* Begin Supplied material *

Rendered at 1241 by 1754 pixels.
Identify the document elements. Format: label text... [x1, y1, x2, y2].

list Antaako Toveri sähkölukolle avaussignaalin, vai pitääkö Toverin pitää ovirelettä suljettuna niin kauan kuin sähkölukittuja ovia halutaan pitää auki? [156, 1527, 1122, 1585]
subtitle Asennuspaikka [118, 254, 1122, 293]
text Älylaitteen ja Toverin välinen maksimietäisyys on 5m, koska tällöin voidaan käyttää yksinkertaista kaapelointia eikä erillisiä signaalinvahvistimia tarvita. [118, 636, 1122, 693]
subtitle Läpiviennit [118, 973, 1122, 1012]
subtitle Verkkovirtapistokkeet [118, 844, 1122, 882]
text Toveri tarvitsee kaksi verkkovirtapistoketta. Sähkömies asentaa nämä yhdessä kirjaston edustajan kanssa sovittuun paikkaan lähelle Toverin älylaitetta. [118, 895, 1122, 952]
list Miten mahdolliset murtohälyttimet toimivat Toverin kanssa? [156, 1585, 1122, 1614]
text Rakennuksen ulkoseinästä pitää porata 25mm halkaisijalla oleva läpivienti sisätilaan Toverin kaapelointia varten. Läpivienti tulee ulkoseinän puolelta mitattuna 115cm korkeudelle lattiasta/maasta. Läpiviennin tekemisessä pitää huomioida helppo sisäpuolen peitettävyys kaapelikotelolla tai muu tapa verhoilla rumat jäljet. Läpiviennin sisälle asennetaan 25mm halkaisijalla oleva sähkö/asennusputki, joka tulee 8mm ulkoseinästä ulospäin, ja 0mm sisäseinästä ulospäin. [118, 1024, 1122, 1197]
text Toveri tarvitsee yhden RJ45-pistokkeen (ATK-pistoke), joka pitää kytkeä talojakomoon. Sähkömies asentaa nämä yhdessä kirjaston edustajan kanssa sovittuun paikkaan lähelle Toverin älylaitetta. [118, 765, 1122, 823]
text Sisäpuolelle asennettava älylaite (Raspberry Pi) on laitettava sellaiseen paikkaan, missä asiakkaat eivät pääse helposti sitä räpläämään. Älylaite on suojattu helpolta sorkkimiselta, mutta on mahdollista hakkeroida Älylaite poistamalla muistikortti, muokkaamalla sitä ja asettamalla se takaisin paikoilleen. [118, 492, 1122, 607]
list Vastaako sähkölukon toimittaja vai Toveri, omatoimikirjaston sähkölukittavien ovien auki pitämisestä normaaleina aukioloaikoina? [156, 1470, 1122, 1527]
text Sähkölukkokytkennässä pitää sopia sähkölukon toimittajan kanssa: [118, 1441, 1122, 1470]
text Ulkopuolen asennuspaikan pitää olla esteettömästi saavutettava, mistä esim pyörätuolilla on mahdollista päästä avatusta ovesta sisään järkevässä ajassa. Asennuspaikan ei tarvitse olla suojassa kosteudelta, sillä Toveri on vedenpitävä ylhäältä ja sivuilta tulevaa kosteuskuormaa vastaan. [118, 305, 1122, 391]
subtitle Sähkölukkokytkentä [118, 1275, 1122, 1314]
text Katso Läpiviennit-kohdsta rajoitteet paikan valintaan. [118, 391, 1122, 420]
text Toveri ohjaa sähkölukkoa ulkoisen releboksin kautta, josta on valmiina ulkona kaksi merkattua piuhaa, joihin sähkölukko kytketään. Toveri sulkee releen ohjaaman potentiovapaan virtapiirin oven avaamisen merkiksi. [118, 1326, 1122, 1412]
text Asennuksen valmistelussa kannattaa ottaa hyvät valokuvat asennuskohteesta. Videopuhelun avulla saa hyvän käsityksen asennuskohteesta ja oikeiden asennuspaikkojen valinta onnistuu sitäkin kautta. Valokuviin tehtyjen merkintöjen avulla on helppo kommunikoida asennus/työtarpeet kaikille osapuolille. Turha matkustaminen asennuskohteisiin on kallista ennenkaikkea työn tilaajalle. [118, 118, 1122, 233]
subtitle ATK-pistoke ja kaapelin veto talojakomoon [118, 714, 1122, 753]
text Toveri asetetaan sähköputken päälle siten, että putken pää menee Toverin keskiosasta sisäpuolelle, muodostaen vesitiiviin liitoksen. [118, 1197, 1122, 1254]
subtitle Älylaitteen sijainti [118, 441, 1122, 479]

* End Supplied material *

> _What to work on_
Reproduce the data above, substituting "Asentaja" for every occurrence of "Sähkömies" and leaving everything else unchanged.

> _Reply_
Rendered at 1241 by 1754 pixels.
Identify the document elements. Format: label text... [x1, y1, x2, y2].

list Antaako Toveri sähkölukolle avaussignaalin, vai pitääkö Toverin pitää ovirelettä suljettuna niin kauan kuin sähkölukittuja ovia halutaan pitää auki? [156, 1527, 1122, 1585]
subtitle Asennuspaikka [118, 254, 1122, 293]
text Älylaitteen ja Toverin välinen maksimietäisyys on 5m, koska tällöin voidaan käyttää yksinkertaista kaapelointia eikä erillisiä signaalinvahvistimia tarvita. [118, 636, 1122, 693]
subtitle Läpiviennit [118, 973, 1122, 1012]
subtitle Verkkovirtapistokkeet [118, 844, 1122, 882]
text Toveri tarvitsee kaksi verkkovirtapistoketta. Asentaja asentaa nämä yhdessä kirjaston edustajan kanssa sovittuun paikkaan lähelle Toverin älylaitetta. [118, 895, 1122, 952]
list Miten mahdolliset murtohälyttimet toimivat Toverin kanssa? [156, 1585, 1122, 1614]
text Rakennuksen ulkoseinästä pitää porata 25mm halkaisijalla oleva läpivienti sisätilaan Toverin kaapelointia varten. Läpivienti tulee ulkoseinän puolelta mitattuna 115cm korkeudelle lattiasta/maasta. Läpiviennin tekemisessä pitää huomioida helppo sisäpuolen peitettävyys kaapelikotelolla tai muu tapa verhoilla rumat jäljet. Läpiviennin sisälle asennetaan 25mm halkaisijalla oleva sähkö/asennusputki, joka tulee 8mm ulkoseinästä ulospäin, ja 0mm sisäseinästä ulospäin. [118, 1024, 1122, 1197]
text Toveri tarvitsee yhden RJ45-pistokkeen (ATK-pistoke), joka pitää kytkeä talojakomoon. Asentaja asentaa nämä yhdessä kirjaston edustajan kanssa sovittuun paikkaan lähelle Toverin älylaitetta. [118, 765, 1122, 823]
text Sisäpuolelle asennettava älylaite (Raspberry Pi) on laitettava sellaiseen paikkaan, missä asiakkaat eivät pääse helposti sitä räpläämään. Älylaite on suojattu helpolta sorkkimiselta, mutta on mahdollista hakkeroida Älylaite poistamalla muistikortti, muokkaamalla sitä ja asettamalla se takaisin paikoilleen. [118, 492, 1122, 607]
list Vastaako sähkölukon toimittaja vai Toveri, omatoimikirjaston sähkölukittavien ovien auki pitämisestä normaaleina aukioloaikoina? [156, 1470, 1122, 1527]
text Sähkölukkokytkennässä pitää sopia sähkölukon toimittajan kanssa: [118, 1441, 1122, 1470]
text Ulkopuolen asennuspaikan pitää olla esteettömästi saavutettava, mistä esim pyörätuolilla on mahdollista päästä avatusta ovesta sisään järkevässä ajassa. Asennuspaikan ei tarvitse olla suojassa kosteudelta, sillä Toveri on vedenpitävä ylhäältä ja sivuilta tulevaa kosteuskuormaa vastaan. [118, 305, 1122, 391]
subtitle Sähkölukkokytkentä [118, 1275, 1122, 1314]
text Katso Läpiviennit-kohdsta rajoitteet paikan valintaan. [118, 391, 1122, 420]
text Toveri ohjaa sähkölukkoa ulkoisen releboksin kautta, josta on valmiina ulkona kaksi merkattua piuhaa, joihin sähkölukko kytketään. Toveri sulkee releen ohjaaman potentiovapaan virtapiirin oven avaamisen merkiksi. [118, 1326, 1122, 1412]
text Asennuksen valmistelussa kannattaa ottaa hyvät valokuvat asennuskohteesta. Videopuhelun avulla saa hyvän käsityksen asennuskohteesta ja oikeiden asennuspaikkojen valinta onnistuu sitäkin kautta. Valokuviin tehtyjen merkintöjen avulla on helppo kommunikoida asennus/työtarpeet kaikille osapuolille. Turha matkustaminen asennuskohteisiin on kallista ennenkaikkea työn tilaajalle. [118, 118, 1122, 233]
subtitle ATK-pistoke ja kaapelin veto talojakomoon [118, 714, 1122, 753]
text Toveri asetetaan sähköputken päälle siten, että putken pää menee Toverin keskiosasta sisäpuolelle, muodostaen vesitiiviin liitoksen. [118, 1197, 1122, 1254]
subtitle Älylaitteen sijainti [118, 441, 1122, 479]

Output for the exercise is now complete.